*** Opening of Text passage ***

A lot depends on appraisal and exploration drilling into the Torok this winter and next.
And on the economic competitiveness of the project with Pioneer’s oil and gas assets outside Alaska.
At a Feb. 16, 2011, House Resources Committee meeting in Juneau, Ken Sheffield, at the time president of Pioneer in Alaska, said the company supports HB 110. He said Pioneer’s challenge is finding the next opportunity to grow its business. The company might have the opportunity to expand its Oooguruk project to produce the Torok accumulation, but a half a billion dollars for Torok would have to compete for funding against other opportunities in the Lower 48 in fiscal regimes where the tax burden is not so high.
So, another question mark.
If BP and ConocoPhillips elect not to increase investment and all the stars align for Repsol, the Madrid-based major stands to produce the most new oil from the North Slope in the next 10 years.
Armfield’s plan 2050 But there is one other explorer whose production could make a dent in arresting the decline, and that’s Brooks Range Petroleum Corp. An active explorer on the North Slope (see page 40), BRPC has drilled five wells and several sidetracks since 2007. It tends to target known, but untapped, fields between 25 million and 50 million barrels close to infrastructure.
Again if all the stars align, it might have two or three fields online in the next 10 years, producing between 5,000 and 12,000 barrels each (numbers not confirmed by BRPC).
In February testimony to House Resources in favor of HB 110, Bart Armfield, vice president of operations for BRPC, talked about his “plan 2050,” which takes an incremental look at what would be required to keep the trans-Alaska oil pipeline flowing at 600,000 bpd through that time.

*** Close of Text passage ***
*** Opening of Extracted data ***

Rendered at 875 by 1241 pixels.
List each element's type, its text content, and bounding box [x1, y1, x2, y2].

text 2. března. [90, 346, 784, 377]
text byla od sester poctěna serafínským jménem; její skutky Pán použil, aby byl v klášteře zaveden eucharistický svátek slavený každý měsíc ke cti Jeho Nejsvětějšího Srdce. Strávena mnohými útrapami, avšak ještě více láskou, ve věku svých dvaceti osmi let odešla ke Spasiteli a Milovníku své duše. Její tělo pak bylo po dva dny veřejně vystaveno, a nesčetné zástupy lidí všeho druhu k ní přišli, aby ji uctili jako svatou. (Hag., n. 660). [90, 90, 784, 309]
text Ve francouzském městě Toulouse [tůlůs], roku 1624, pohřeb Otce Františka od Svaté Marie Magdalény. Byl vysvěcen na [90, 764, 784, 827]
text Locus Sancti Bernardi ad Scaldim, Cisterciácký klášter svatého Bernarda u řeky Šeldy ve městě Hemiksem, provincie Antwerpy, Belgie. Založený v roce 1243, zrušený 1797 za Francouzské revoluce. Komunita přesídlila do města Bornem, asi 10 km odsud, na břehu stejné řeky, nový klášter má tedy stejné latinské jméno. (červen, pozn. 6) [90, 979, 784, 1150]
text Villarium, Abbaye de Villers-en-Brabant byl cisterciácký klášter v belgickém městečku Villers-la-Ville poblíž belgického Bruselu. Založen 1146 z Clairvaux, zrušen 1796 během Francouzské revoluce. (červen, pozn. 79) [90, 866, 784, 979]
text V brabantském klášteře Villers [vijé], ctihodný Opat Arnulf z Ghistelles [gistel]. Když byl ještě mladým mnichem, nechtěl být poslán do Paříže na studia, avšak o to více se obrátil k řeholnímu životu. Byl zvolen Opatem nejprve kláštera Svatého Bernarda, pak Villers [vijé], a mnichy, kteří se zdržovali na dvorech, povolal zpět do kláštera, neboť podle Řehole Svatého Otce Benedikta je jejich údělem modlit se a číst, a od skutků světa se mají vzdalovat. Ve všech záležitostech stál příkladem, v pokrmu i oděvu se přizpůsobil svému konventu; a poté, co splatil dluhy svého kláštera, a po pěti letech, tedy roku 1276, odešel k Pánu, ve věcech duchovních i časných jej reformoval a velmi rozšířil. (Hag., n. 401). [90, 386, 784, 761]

*** Close of Extracted data ***

» Task list
[1] In the passage on North Slope oil, how many wells has Brooks Range Petroleum Corp. drilled since 2007?
[2] Copy out the North Slope oil passage word for word, starting with "So, another question" and going on through "close to infrastructure.".

» Written answers
[1] Five wells, along with several sidetracks.

[2]
So, another question mark.
If BP and ConocoPhillips elect not to increase investment and all the stars align for Repsol, the Madrid-based major stands to produce the most new oil from the North Slope in the next 10 years.
Armfield’s plan 2050 But there is one other explorer whose production could make a dent in arresting the decline, and that’s Brooks Range Petroleum Corp. An active explorer on the North Slope (see page 40), BRPC has drilled five wells and several sidetracks since 2007. It tends to target known, but untapped, fields between 25 million and 50 million barrels close to infrastructure.